Page 10 of 31

PH4.6 | PH4.6 | Renin Angiotensin Aldosterone System Modulators — Summary & Reflection

KEY TAKEAWAYS

The RAAS cascade — renin → Ang I → ACE → Ang II → AT1 — is therapeutically targeted at four distinct points by ACEi, ARBs, ARNIs, and aliskiren. ACEi are first-line agents in HFrEF, post-MI, diabetic nephropathy, and high-risk cardiovascular prevention; their main ADRs are cough (class effect, bradykinin) and angioedema (rare but serious). ARBs lack the cough (no bradykinin accumulation) and are the appropriate substitute when ACEi-induced cough is intolerable; both classes share the same contraindications (pregnancy, bilateral renal artery stenosis, hyperkalaemia). The ARNI sacubitril/valsartan has superseded ACEi in HFrEF following PARADIGM-HF — but requires a mandatory 36-hour washout from ACEi to prevent dangerous angioedema. Aliskiren (direct renin inhibitor) is not recommended in combination with ACEi/ARBs. All RAAS modulators require creatinine and potassium monitoring at initiation and dose changes; the 'triple whammy' of ACEi/ARB + NSAID + diuretic can precipitate AKI and warrants explicit patient counselling.

REFLECT

Return to the opening case: the 58-year-old diabetic with microalbuminuria and hypertension who developed ACEi-induced cough on ramipril.

  1. Using the mechanism you have now studied, explain to this patient in simple terms why the cough happened.
  2. Which drug would you prescribe as an alternative? At what dose, and what monitoring would you arrange?
  3. Is his eGFR of ~52 a contraindication to your chosen RAAS modulator?

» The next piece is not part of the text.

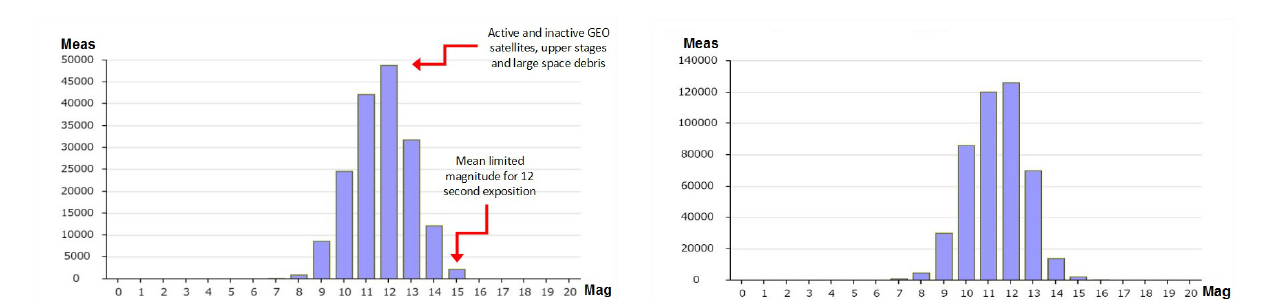
Figure 11. Magnitude distribution of ORI-25 measurements at Cos- ala, January 2016–September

What creatinine rise would concern you at his 2-week review?
  4. Over the next 5 years, what outcome do you expect from RAAS blockade — and what two laboratory values track that benefit?
  5. If he develops heart failure in the future and his cardiologist wants to switch him to sacubitril/valsartan, what critical transitional step is required?

This patient's trajectory — from microalbuminuria to CKD prevention to HF management — illustrates why RAAS pharmacology is not a pharmacology topic but a career-long clinical skill.